Iraq war begins

US strikes at 'sites of opportunity'; Bush vows broad campaign

Email|Print|Single Page| Text size + By John Donnelly, And Marcella Bombardieri
Globe Staff / March 20, 2003

WASHINGTON—The United States and its allies began the war against Iraq with targeted strikes just before daybreak today in Baghdad at sites that Delta Force commandos believed included a hideout for Iraqi leader Saddam Hussein, US officials said.

The attacks began less than two hours after the expiration of President Bush's deadline for Hussein to leave his country. Bush gave his go-ahead after meeting with his national security team at the White House last night and learning that US special forces had received intelligence about the sites, according to US defense and intelligence officials.

It was unclear early today whether any of the strikes hit their intended targets or whether Hussein was there. About two hours after the attacks, Iraqi television broadcast a speech by Hussein, in which he told residents to "go draw your sword" against the enemy. It was unclear whether or not the message was broadcast live, but Hussein mentioned today's date.

From the White House, Bush told a national television audience that the airstrikes were the "opening stages of what will be a broad and concerted campaign" to topple Hussein, secure the country, and rid Iraq of weapons of mass destruction.

"We will prevail," the president said.

At roughly the same time last night, about 1,000 US troops launched a raid on villages in southeastern Afghanistan, hunting for members of the Al Qaeda terrorist network, military officials said. Helicopters ferried troops from the Army's 82d Airborne Division to the remote, mountainous area as the hunt for Osama bin Laden and his terrorist network intensified.

In direct contrast to the opening of the 1991 Gulf War, which began at 2:30 a.m. with waves of bombers and fighter jets, Pentagon officials said the initial attack this time was much more focused. It included strikes from 40 Tomahawk cruise missiles launched from between four and six ships and precision-guided bombs from F-117 Nighthawks, the Air Force's stealth fighter-bombers, and carrier-based jets.

But Bush said that the "shock and awe" military campaign promised in recent weeks by US military commanders was coming. "Now that the conflict has come, the only way to limit its duration is to apply decisive force," he said. "And I assure you, this will not be a campaign of half measures and we will accept no outcome but victory."

A military official said the strikes would change the nature of the war.

"These strikes are being characterized as a decapitation targeted at command and control nodes. If successful, it will radically change the way we do things," Marine Colonel Chris Hughes told Reuters.

At the Pentagon, a military official said of the "shock and awe" campaign, "You'll know it when you see it." Pentagon officials said they planned a massive psychological operation today that will include leaflets and television broadcasts.

## EXERCISE REQUIREMENTS
**a)** Reproduce the passage of the Iraq war article starting at "A military official said the" and ending at "and television broadcasts.", renaming "Reuters" as "the wire service" throughout.
**b)** According to the Iraq war article, how many Tomahawk cruise missiles were fired in the initial attack?
**c)** Proceed with the Iraq war article, writing on from its final sentence.
The data after this sentence have no connection to the Iraq war article.

## DATASET EXTRACT
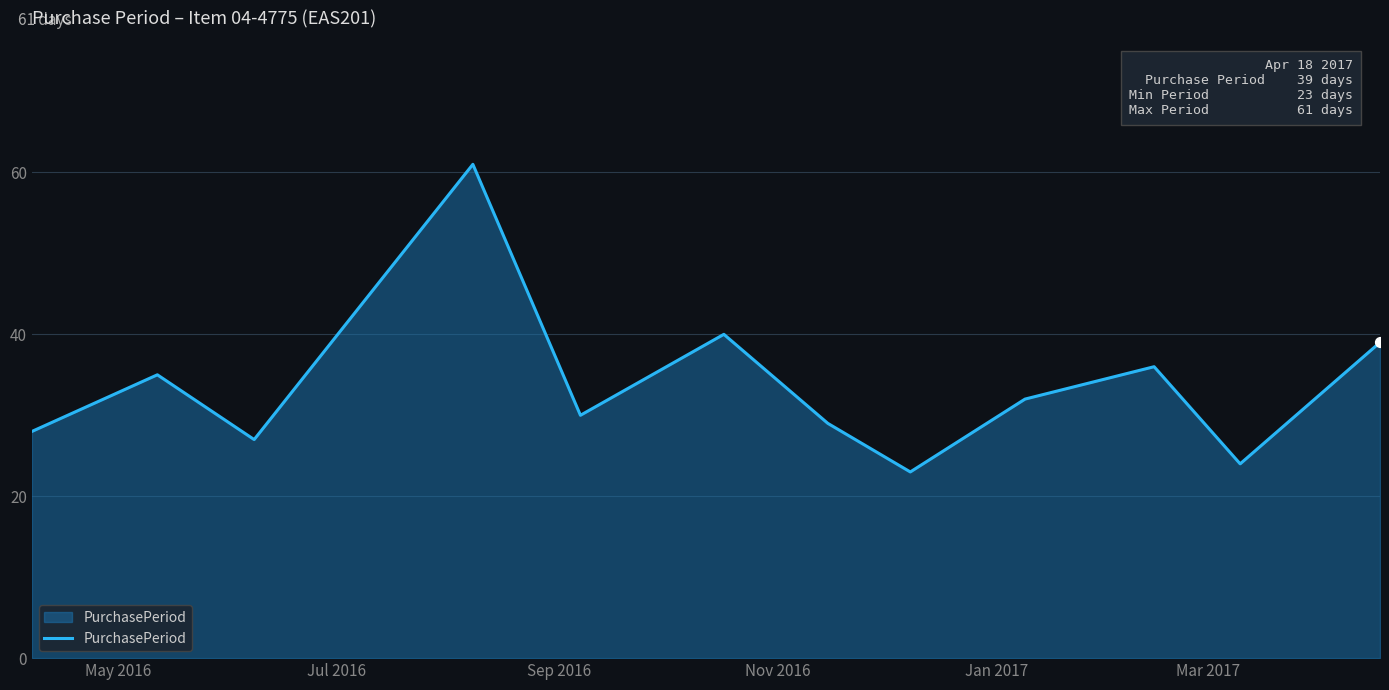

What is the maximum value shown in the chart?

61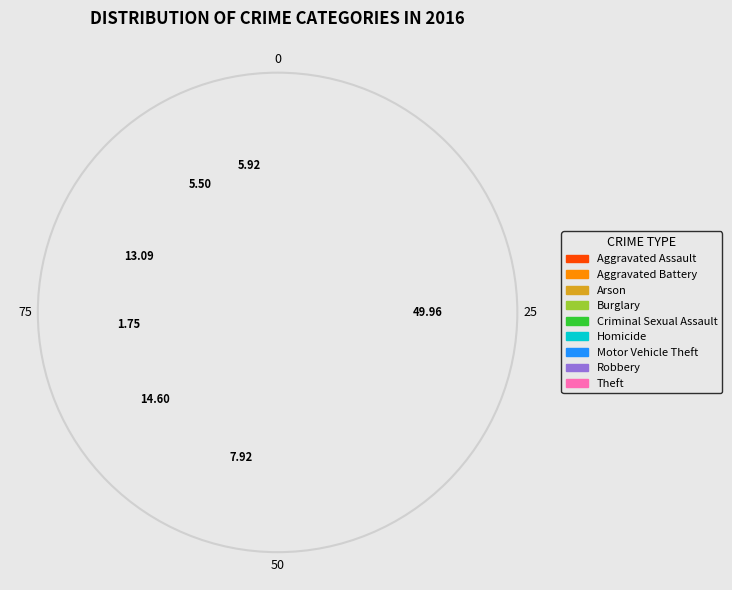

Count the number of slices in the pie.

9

## TASK-BY-TASK RESULTS
**a)**
A military official said the strikes would change the nature of the war.

"These strikes are being characterized as a decapitation targeted at command and control nodes. If successful, it will radically change the way we do things," Marine Colonel Chris Hughes told the wire service.

At the Pentagon, a military official said of the "shock and awe" campaign, "You'll know it when you see it." Pentagon officials said they planned a massive psychological operation today that will include leaflets and television broadcasts.

**b)** 40

**c)**
In Baghdad, according to US defense and intelligence sources, US Delta Special Forces operating with the Iraqi opposition had found "sites of opportunity," where the leadership of Hussein's regime, and perhaps Hussein himself, was believed to be hiding.

"They have these Delta teams inserted trying to find [Hussein]," said one former US official with close ties to intelligence. "The ground rules always were that if they feel the intelligence is as good as it gets and it's actionable, they will begin the attack. That's what happened here."

The main battle force of more than 250,000 US and British troops, many concentrated in Kuwait, did not appear to be mobilizing immediately. Pentagon officials had said early yesterday that the central assault would include 3,000 to 4,000 laser- and satellite-guided munitions, 10 times more than the first night of the 1991 Gulf War.

The former official, who spoke on condition of anonymity, said the beginning of the war "should be seen as kind of a multi dimensional chess game."

"There will be some bombing in Baghdad," the former official added. "There will be a rollout of the troops in the south, and smaller operations going on all over the place."

The Delta teams, based at Fort Bragg, N.C., are viewed as the most elite special forces operators, a collection of top soldiers from all of the military's services.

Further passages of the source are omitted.